Assim, a perda seria comunicada à Câmara pelo Supremo após a
conclusão da fase de recursos, cabendo à Casa apenas confirmar a
sentença do Judiciário. Essa posição deve provocar conflito com o
Legislativo, que entende ter a palavra final.
Os deputados João Paulo Cunha (PT-SP), Pedro Henry (PP-MT) e Valdemar
Costa Neto (PR-SP) são os parlamentares atingidos pela decisão do
Supremo. No início do ano, o ex-presidente do PT José Genoino engrossa a
lista, uma vez que deve assumir a cadeira na Câmara ocupada por
Carlinhos Almeida (PT), prefeito eleito de São José dos Campos (SP)
(leia mais na pág. A10).
O relator do processo e presidente do Supremo, Joaquim Barbosa,
argumentou que a gravidade dos crimes cometidos e as condenações
impostas são "absolutamente incompatíveis e inconciliáveis" com o
exercício de mandato no Congresso. "Causa espécie, desconforto, dizermos
ao Congresso Nacional que uma pessoa condenada a 10, 12, 15 anos (de
prisão) possa exercer um mandato parlamentar."
A posição de Barbosa foi acompanhada por Luiz Fux, Gilmar Mendes e
Marco Aurélio Mello. Nos debates realizados na tarde de ontem, Celso de
Mello fez algumas intervenções reforçando argumentos dos colegas que
votaram pela decretação da perda do mandato.
Em uma dessas falas, observou que um dos efeitos da condenação é a
suspensão dos direitos políticos e, neste caso, a Constituição não prevê
qualquer deliberação posterior do Congresso sobre a retirada dos
parlamentares da função. Celso de Mello chegou a citar precedentes da
época do Império para defender seus argumentos. Apesar dessas
manifestações, porém, o voto ainda não foi colhido porque Barbosa
encerrou a sessão com quatro votos para cada proposta.

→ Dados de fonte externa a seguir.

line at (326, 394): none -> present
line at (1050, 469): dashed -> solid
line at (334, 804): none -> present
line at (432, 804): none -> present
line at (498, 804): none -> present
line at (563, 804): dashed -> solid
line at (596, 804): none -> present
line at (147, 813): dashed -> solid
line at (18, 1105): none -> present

'Guardiões'. Como vem ocorrendo ao longo dos quatro meses de
julgamento, o contraponto a Barbosa é capitaneado pelo revisor do
processo, ministro Ricardo Lewandowski. Ontem, ele afirmou que, mesmo o
STF discordando da Constituição, não poderia dar uma decisão contrária
ao texto. "Somos guardiões da Constituição, e não censores do
constituinte", disse. Para ele, os parlamentares foram eleitos de forma
legítima e somente podem deixar o cargo por decisão do próprio
Legislativo. Lewandowski ressalvou ter a certeza de que "a Câmara saberá
avaliar a gravidade do caso". "Nós somos supremos dentro deste poder,
mas não estamos acima de outros poderes", afirmou.

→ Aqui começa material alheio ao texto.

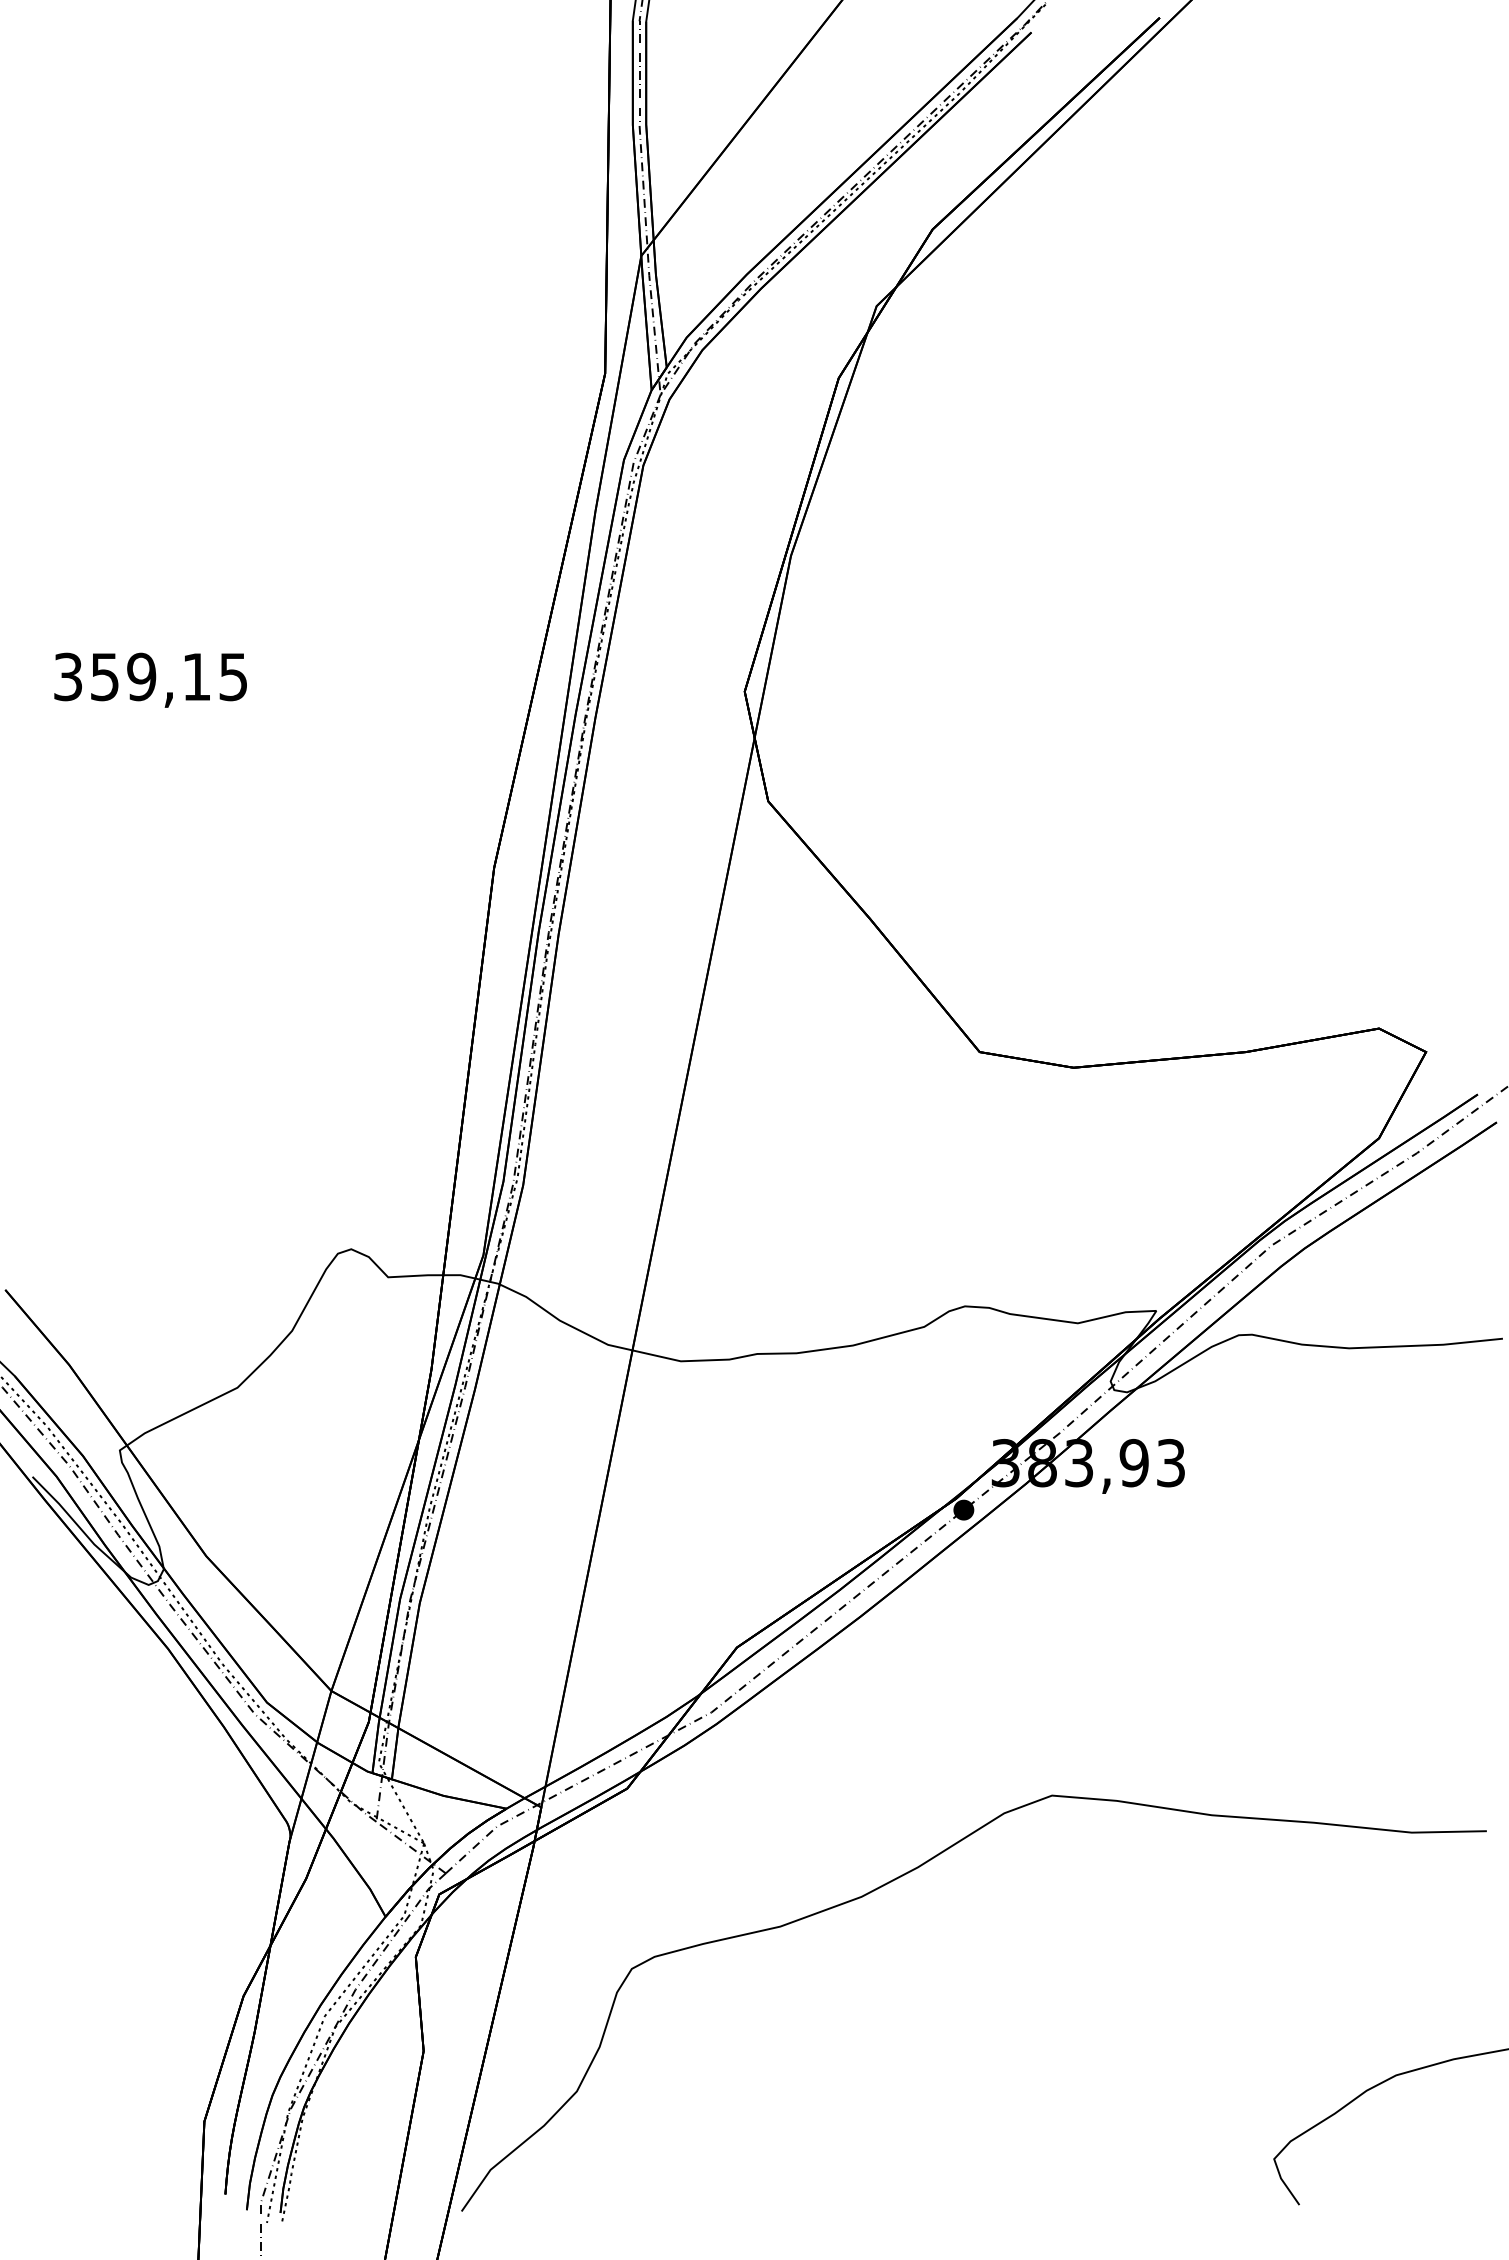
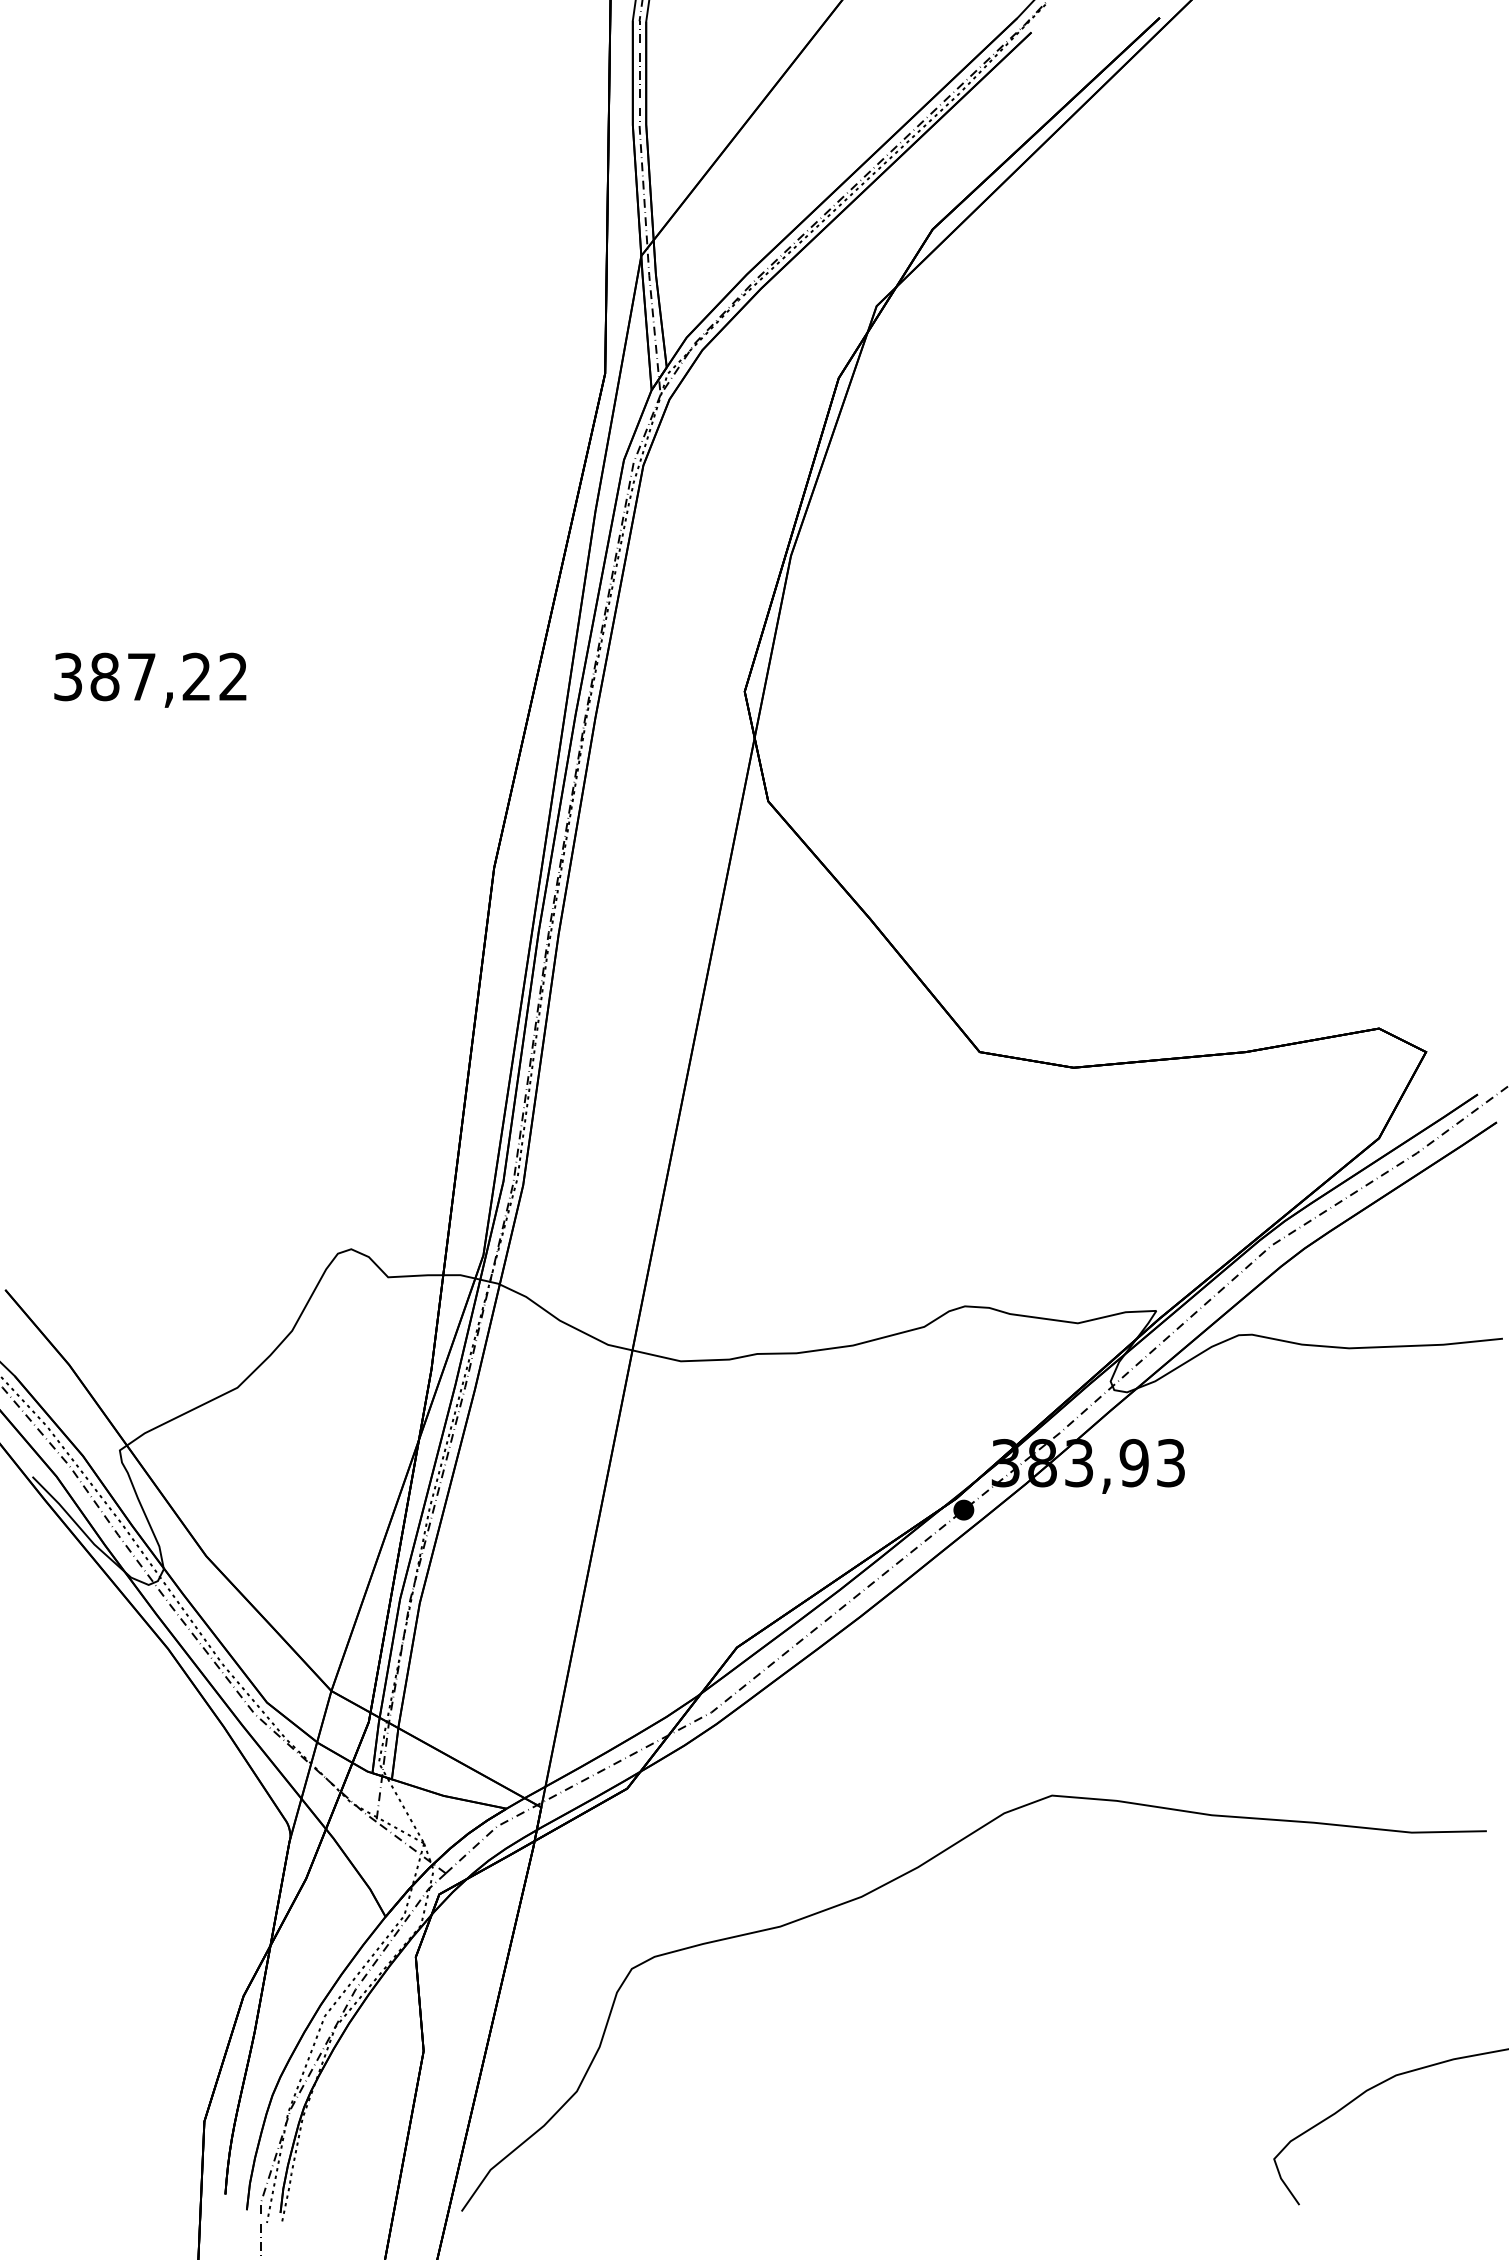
text at (168, 676): 359,15 -> 387,22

O entendimento do revisor foi acompanhado ontem por Rosa Weber, Dias
Toffoli e Cármen Lúcia. O voto mais longo foi o de Rosa. Ela afirmou que
"bons motivos" como o "combate à corrupção" não podem servir para se
retirar atribuições de outro Poder. "Em uma época em que muito se fala
em crise de representatividade e em déficit de legitimidade, parece
tentadora interpretação constitucional que subtraia do Poder Legislativo
suas atribuições", disse. "Mas a democracia representativa não pode ser
tratada como conceito abstrato."
Rosa Weber sustentou que o mandato não é um direito individual, mas
dos eleitores que escolheram o parlamentar para representá-los, só
podendo, portanto, ser retirado por decisão do próprio Legislativo.